**EXERCISE OBJECTIVE:**
The required result is the number of lines below that hold the word "page", stated without anything else.

**MATERIAL PROVIDED:**
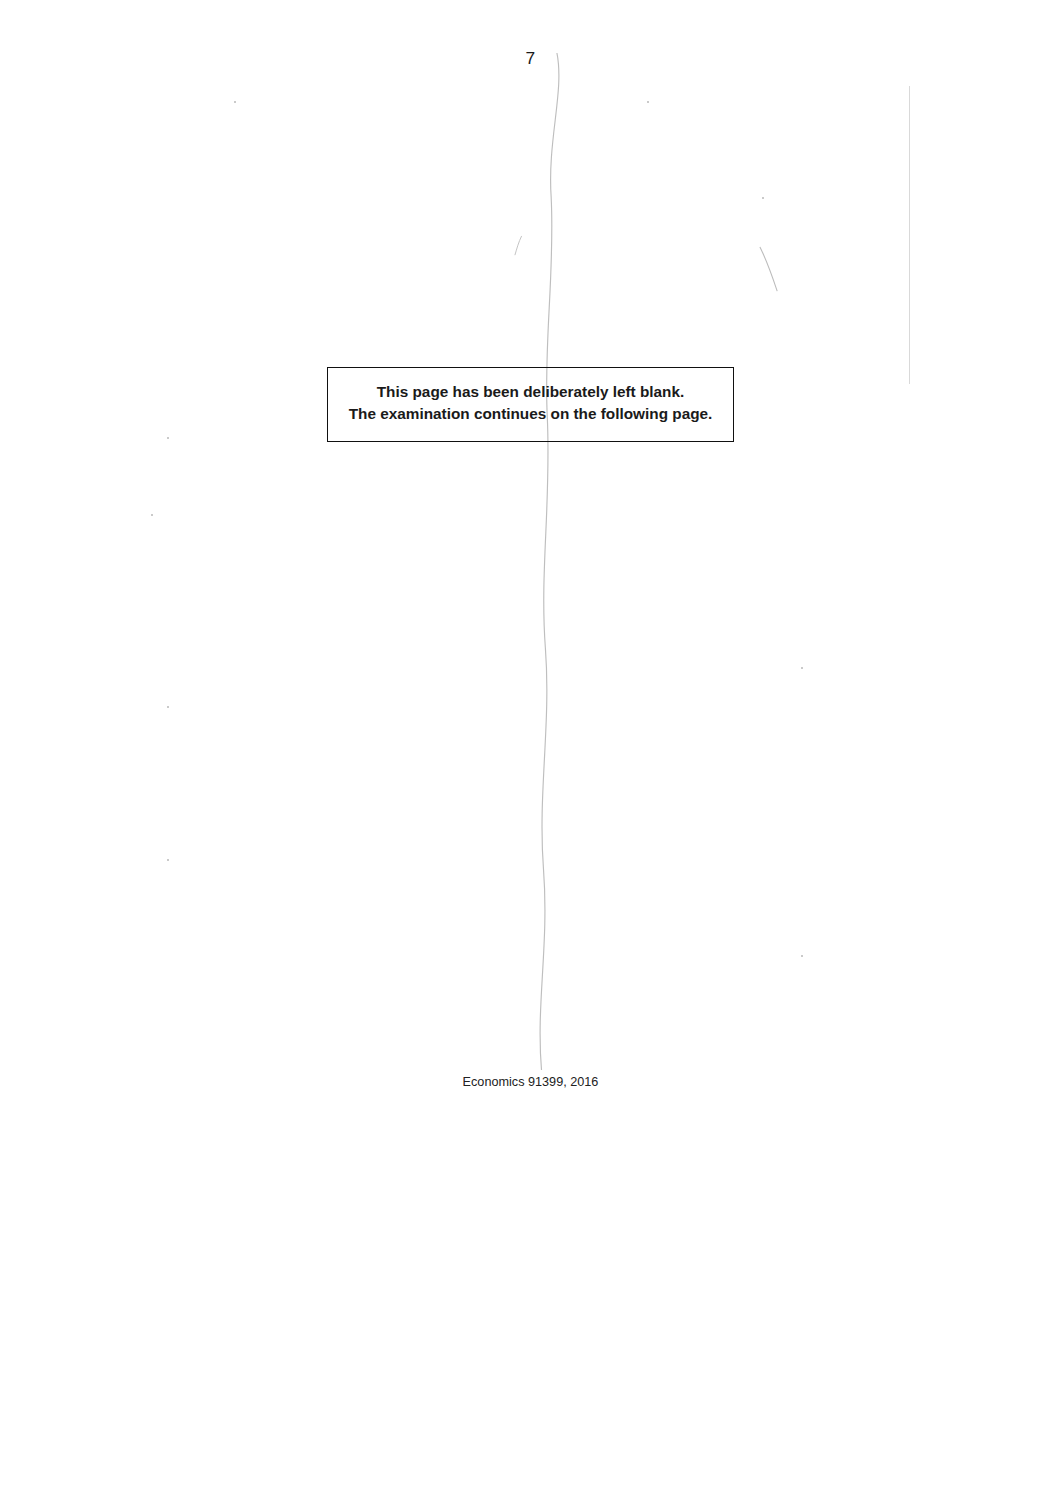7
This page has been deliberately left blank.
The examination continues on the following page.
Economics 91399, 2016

**OUTPUT OF THE EXERCISE:**
2